WHAT TO WORK ON: Reproduce the passage of the advice column on interviewing for a dream job, starting at "Thank you, Rambling Man!" and ending at "hopefully judicious, answer.".

Rambling Man: Help! How Do I Interview For My Dream Job While At My Day Job?

by Joshua Michtom

Rambling Man,

Since Confused wrote in about her dream job, I got inspired to apply to mine. The great news is I already have an interview. Here are the snarly parts:

I just started a new job about two months ago. I was an associate at a mid-sized insurance mill for a year. Now, I’m an associate at a small firm. I have already figured out that the culture of the new firm is just as dysfunctional as the last, just with a different flavor. The question isn’t whether I should leave. I got that part figured out. It’s how to go on the interview for my dream job, bearing in mind I am not entitled to personal or sick days at the moment. My pay gets docked (whatever), and I got the third degree from the partner I take orders from the last time I had an “appointment” (not for a dream job but for a more palatable one).

In true lawyer fashion, I present the following issues. First, how do I manage to get to this interview for my dream job without upsetting this current gig, in case the dream job doesn’t pan out? Second, I’d like your input on phrasing during the interview about why I’m gunning for the dream job when I’m only two months into this one.

Thank you, Rambling Man!

Sincerely,

A Terrible Liar

*

Since you have framed your question in a lawyerly fashion, I will offer a judicial, and hopefully judicious, answer.

The Plaintiff, T.L., is a sole proprietorship operating as a human being and a lawyer. She seeks an order from this court granting her permission to deceive her current employer in order to seek other employment opportunities. She further seeks guidance on how best to obtain other employment in light of her current circumstances. The (unwitting) defendant, Small & Firm, LLC, (hypothetically) counters that T.L. owes it a duty of undivided loyalty such as would compel her, inter alia, to give her own life to save the life of a partner and, at the least, never to seek better employment, attend doctors’ appointments, or conduct an outside life of any kind.

DATA FOR REVIEW:
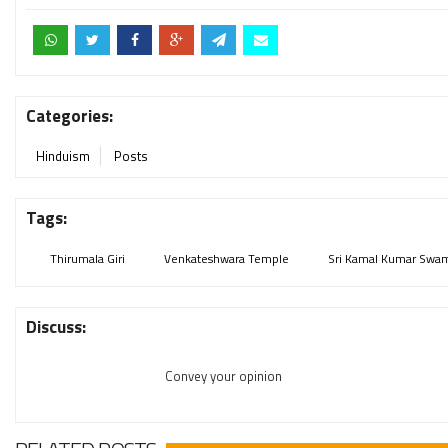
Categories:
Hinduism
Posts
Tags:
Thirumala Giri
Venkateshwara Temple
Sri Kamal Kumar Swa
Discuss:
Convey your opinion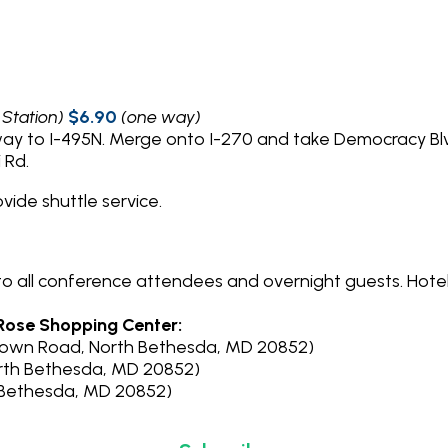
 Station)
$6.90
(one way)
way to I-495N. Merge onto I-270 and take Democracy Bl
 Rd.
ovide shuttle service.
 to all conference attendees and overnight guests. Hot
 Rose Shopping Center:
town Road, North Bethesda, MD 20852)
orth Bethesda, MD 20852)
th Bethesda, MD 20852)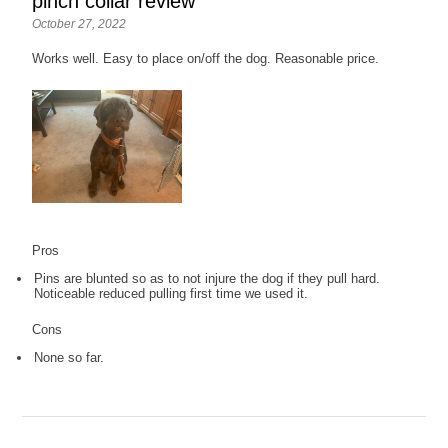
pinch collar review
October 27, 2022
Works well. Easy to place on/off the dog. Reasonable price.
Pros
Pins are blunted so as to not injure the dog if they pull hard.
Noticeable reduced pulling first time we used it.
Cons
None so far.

RESULT OF THIS TASK:
Thank you, Rambling Man!

Sincerely,

A Terrible Liar

*

Since you have framed your question in a lawyerly fashion, I will offer a judicial, and hopefully judicious, answer.